Tognazzi padre e figlio, mostri di ieri e oggi

"Le meschinità del mio personaggio ricordano quella commedia come I mostri che faceva critica sociale forte" dice Gianmarco Tognazzi, protagonista de Il Ministro di Giorgio Amato, in sala il 5 maggio


“Per il mio film ho avuto come modello di riferimento la commedia I mostri di Dino Risi, in particolare il primo episodio intitolato L’educazione sentimentale nel quale Ugo Tognazzi introduce il figlioletto, Ricky Tognazzi, alla diseducazione civica, insegnandogli a fregare il prossimo. Quel ragazzino così diseducato è diventato l’adulto di oggi, il nuovo mostro interpretato da Gianmarco Tognazzi”. Il regista Giorgio Amato, al suo terzo lungometraggio, parla così de Il Ministro, piccolo film indipendente, girato in tre sole settimane, che uscirà con Europictures in 20 copie il 5 maggio.
Il Ministro è una commedia grottesca, scritta da Amato, che mette in scena la corruzione, il servilismo, i potenti e i suoi sottoposti della nostra Italietta. Franco Lucci (Gianmarco Tognazzi) è un imprenditore sull’orlo del fallimento. Solo un grosso appalto pubblico può salvarlo e grazie all’interessamento di un Ministro amico (Fortunato Cerlino, visto in Gomorra film e serie tv) con un debole per cocaina e giovani donne. Insieme a Michele (Edoardo Pesce), suo socio e cognato nonché maneggione, Franco ha organizzato una cena e una serata perfette: oltre a una cospicua tangente, i due fanno trovare al Ministro una ragazza disposta a soddisfarlo in cambio di soldi e una raccomandazione. Il tutto sotto gli occhi di Rita (Alessia Barela), moglie insoddisfatta e  sempre in conflitto con il marito che asseconda in quest’ultima impresa. E sotto gli occhi di Esmeralda (Ira Fronten) una domestica venezuelana in procinto di essere licenziata. Ma per colpa di Zen (Jun Ichikawa), la studentessa cinese chiamata come escort del Ministro, la serata prende una piega imprevista.

“Il cuore del film non è tanto la corruzione che è solo una cornice nella quale si svolge la storia. Il vero tema è quanto l’essere umano è asservito al potere – spiega il regista – In fondo i tempi non sono cambiati più di tanto rispetto al Medioevo”. L’idea di scrivere Il Ministro è venuta infatti ad Amato ascoltando una canzone di Fabrizio De Andrè che parla di un marchese costretto, pur di conservare il titolo nobiliare, a concedere la moglie al Re che se ne è invaghito. “Determinate dinamiche fanno parte del nostro retaggio culturale e le ho rappresentate nella quotidianità di una famiglia borghese che è disposta a tutto pur di non perdere certi privilegi. Noi ci indigniamo davanti a fatti come quelle raccontati nel film, ma come ci comporteremmo se avessimo un amico potente?”.

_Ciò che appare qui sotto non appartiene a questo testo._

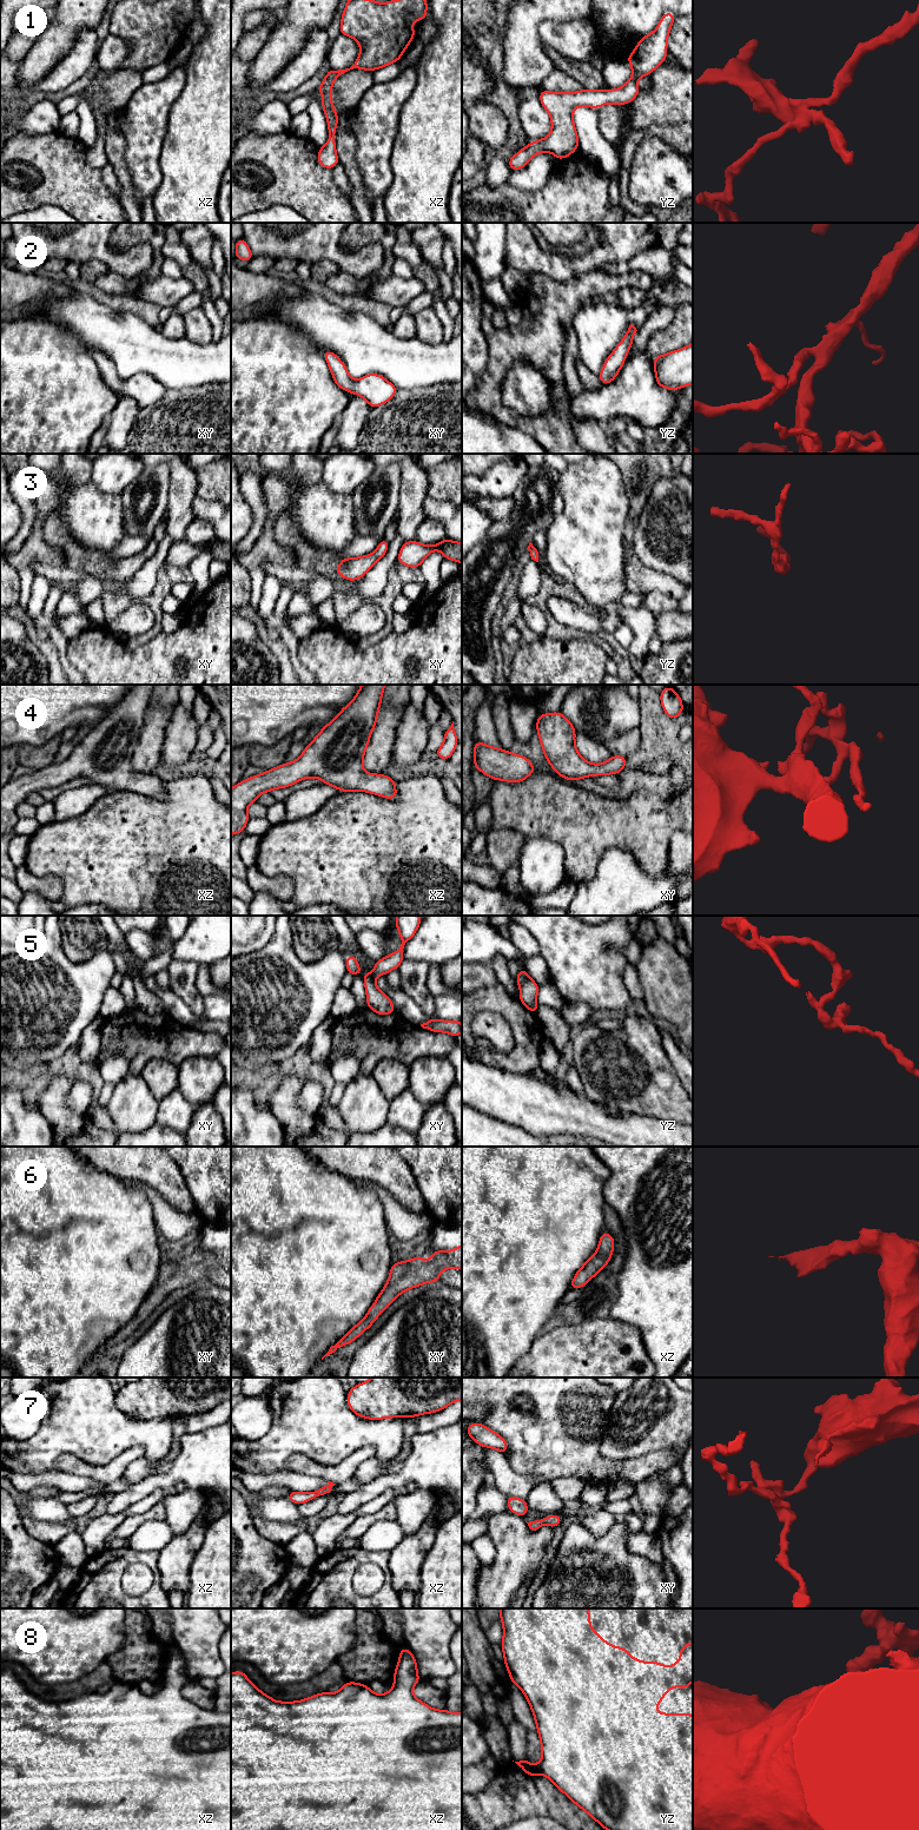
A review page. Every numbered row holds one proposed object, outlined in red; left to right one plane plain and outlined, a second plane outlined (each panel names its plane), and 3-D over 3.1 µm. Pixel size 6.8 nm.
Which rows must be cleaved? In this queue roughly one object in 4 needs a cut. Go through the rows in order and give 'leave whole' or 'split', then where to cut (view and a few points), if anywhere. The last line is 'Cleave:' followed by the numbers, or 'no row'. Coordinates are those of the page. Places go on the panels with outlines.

“I difetti, le meschinità del mio personaggio e di tutti gli altri mi hanno ricordato quella commedia italiana che faceva critica sociale molto forte. Ne Il Ministro alla fine non si salva nessuno, se non due personaggi… il cane e il coniglio – conclude Gianmarco Tognazzi – Del resto si capisce fin dalla prima inquadratura che quella che si prepara è un serata di m….”.